Special Track 8

Accelerating collective decision intelligence: Artificial Intelligence (AI) and measuring what matters for policymaking

Special Track Chairs:

Description

The application of data science and use of AI systems in government should enable better decisions by politicians, policymakers, and communities themselves. However, the decision landscape in government is characterised by complexity, ambiguity, and the politics of policy formation processes. Far from popular belief, useful information and evidence are often disparate and scarce; data privacy and other human rights are paramount; the cost of a poor decision is high and often irreversible; there are many and varied stakeholders all with different priorities, and the benefits and costs of digital technologies have the potential to be inequitably distributed.

As a result of these characteristics many communities and governments around the world face decision paralysis, confounded by the exponential growth of data supplies, insufficient data analysis capabilities, and inconsistent use of evidence in policymaking.

If we are to make progress towards the global Sustainable Development Goals (SDG), for example, we need to design and implement policy programs that allow for the complexity of dynamic intersecting causal pathways across themes of societal and planetary wellbeing. This in turn requires adaptive experimentation that can respond to different scales of responsibility and levels of impact and decision systems that are polycentric, occurring at overlapping organisation levels from individual communities to local government to private sector and national policy and regulation. To address these issues needs a framework that can;

  • Identify and structure shared questions that matter most to inform the decision-making needs in policy design and implementation processes.
  • Understand the decision-making systems and needs, informing collective decision points to increase value.
  • Distinguish between cause and effect – to prioritise policy design and identify what works and impacts outcomes.
  • Adaptively uncover what information is needed to answer the question at hand, using real-time experimental design and thus measuring what matters most.
  • Acknowledge and explain estimates of the uncertainty inherent in inferring these cause-and effect relationships to reinforce robust and explainable policy decisions that build trust with the public.
  • Fuse together many disparate types of information. Information from lived experience, from existing relevant data, from expert opinion and from bespoke data collection.
  • Co-create and co-design with impacted communities to ensure the interpretation and adoption of recommendations in ways that are meaningful to local culture and context.
  • Establish governance procedures that ensure AI systems are accurate, accountable, fair, and fit for purpose.

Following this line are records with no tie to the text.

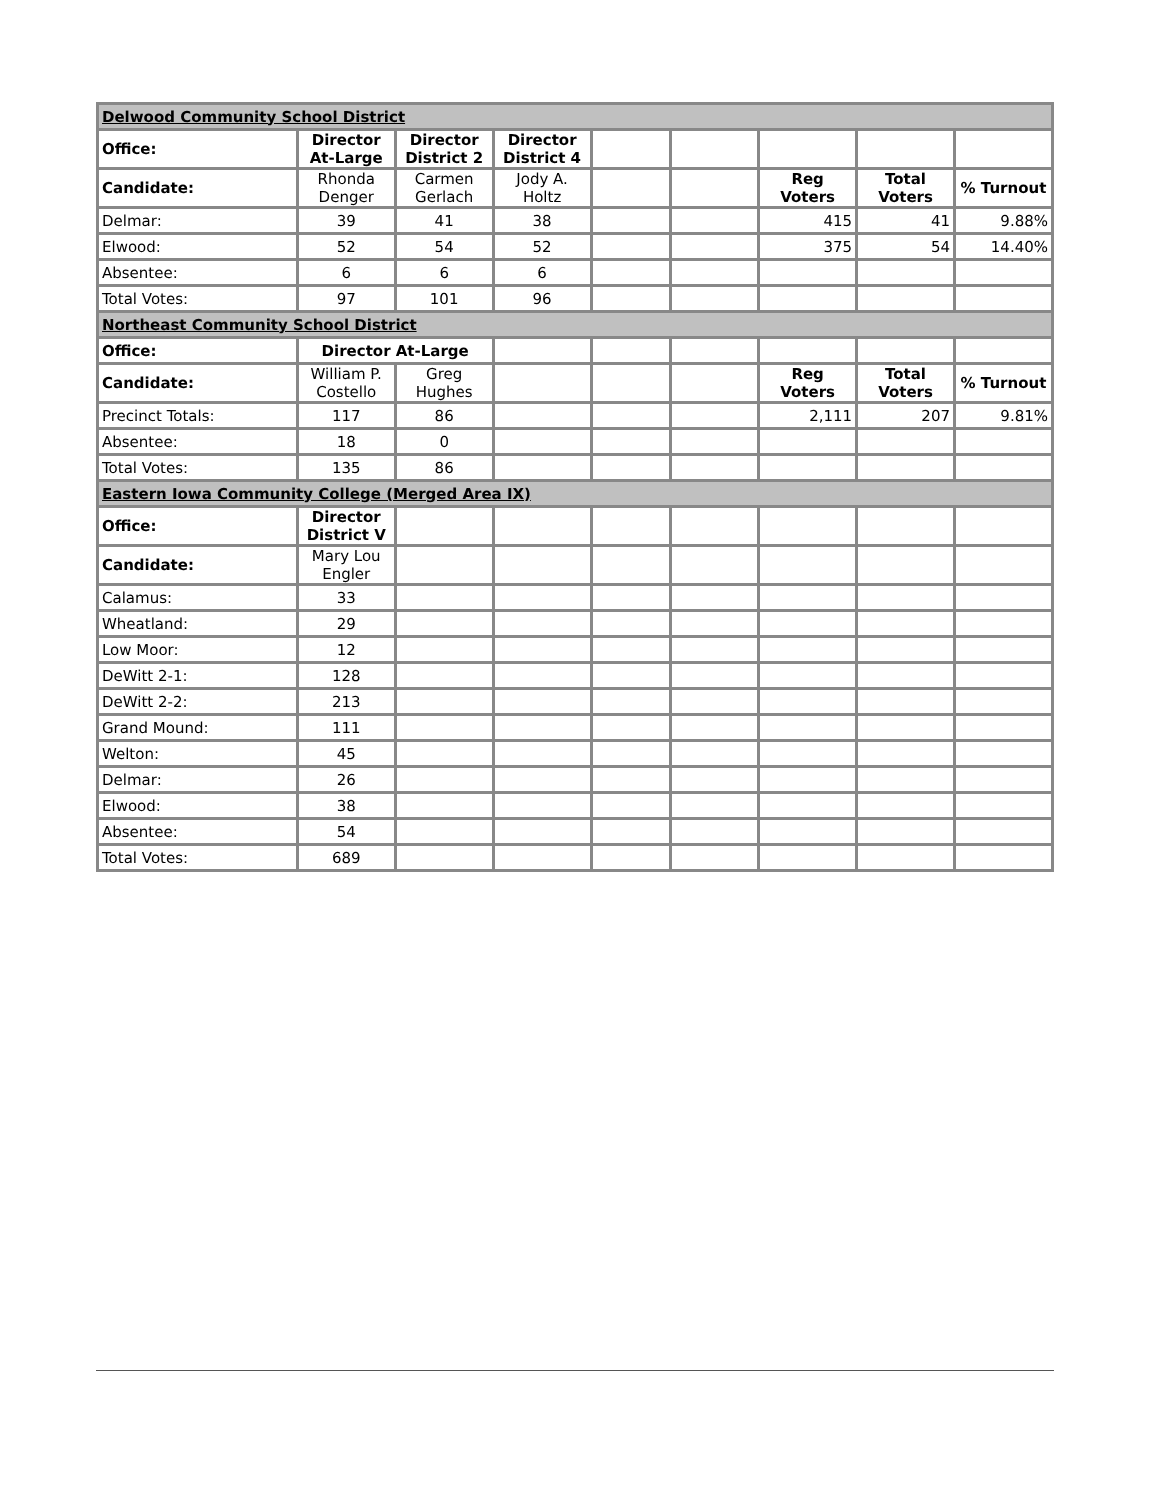| Delwood Community School District | | | | | | | | |
| Office: | Director At-Large | Director District 2 | Director District 4 | | | | | |
| Candidate: | Rhonda Denger | Carmen Gerlach | Jody A. Holtz | | | Reg Voters | Total Voters | % Turnout |
| Delmar: | 39 | 41 | 38 | | | 415 | 41 | 9.88% |
| Elwood: | 52 | 54 | 52 | | | 375 | 54 | 14.40% |
| Absentee: | 6 | 6 | 6 | | | | | |
| Total Votes: | 97 | 101 | 96 | | | | | |
| Northeast Community School District | | | | | | | | |
| Office: | Director At-Large | | | | | | | |
| Candidate: | William P. Costello | Greg Hughes | | | | Reg Voters | Total Voters | % Turnout |
| Precinct Totals: | 117 | 86 | | | | 2,111 | 207 | 9.81% |
| Absentee: | 18 | 0 | | | | | | |
| Total Votes: | 135 | 86 | | | | | | |
| Eastern Iowa Community College (Merged Area IX) | | | | | | | | |
| Office: | Director District V | | | | | | | |
| Candidate: | Mary Lou Engler | | | | | | | |
| Calamus: | 33 | | | | | | | |
| Wheatland: | 29 | | | | | | | |
| Low Moor: | 12 | | | | | | | |
| DeWitt 2-1: | 128 | | | | | | | |
| DeWitt 2-2: | 213 | | | | | | | |
| Grand Mound: | 111 | | | | | | | |
| Welton: | 45 | | | | | | | |
| Delmar: | 26 | | | | | | | |
| Elwood: | 38 | | | | | | | |
| Absentee: | 54 | | | | | | | |
| Total Votes: | 689 | | | | | | | |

There is no one discipline that can address all these issues. The call for submissions to this special track session will focus on the intersection of these disciplinary knowledge sets driven around the specific high-stakes problems including, but not limited to, breaking entrenched cycles of disadvantage, environmental change, and democratic resilience. It will highlight the necessity for multi-disciplinary research areas and the skills necessary to solve them.

Successful submissions may tackle any specific government issue but should include at least two of research sub-categories and have a defined government policy high-stakes application.

Subcategory: Methods for causal inference and estimation

  • Randomized control trials for government decision-making.
  • Learning the structure and associated parameters of Directed Acyclical Graphs (DAGs) and the impact of interventions on DAGs.
  • Causal inference from longitudinal studies

Subcategory: Collective Intelligence techniques for policy formulation.

  • Question science to measure what matters.
  • Techniques for combining qualitative and quantitative information.
  • Platforms, systems, and management practices that facilitate the emergence of collective intelligence.
  • Methods for establishing, explaining, and communicating confidence in AI outputs for government decision-making

Subcategory: Translation of analytic outputs findings into policy and community practice.

  • Implementation science for the co-creation and adoption of policy recommendations in the community. • Value of data through a chain analysis.
  • To establish the uptake of research findings into government policy-making processes including data capability and data science capacity.

Subcategory: Governance systems and accountability for integration into public policy.

  • Regulatory and policy approaches for AI governance for government agencies.
  • Governance mechanisms, assurance, and assessment framework.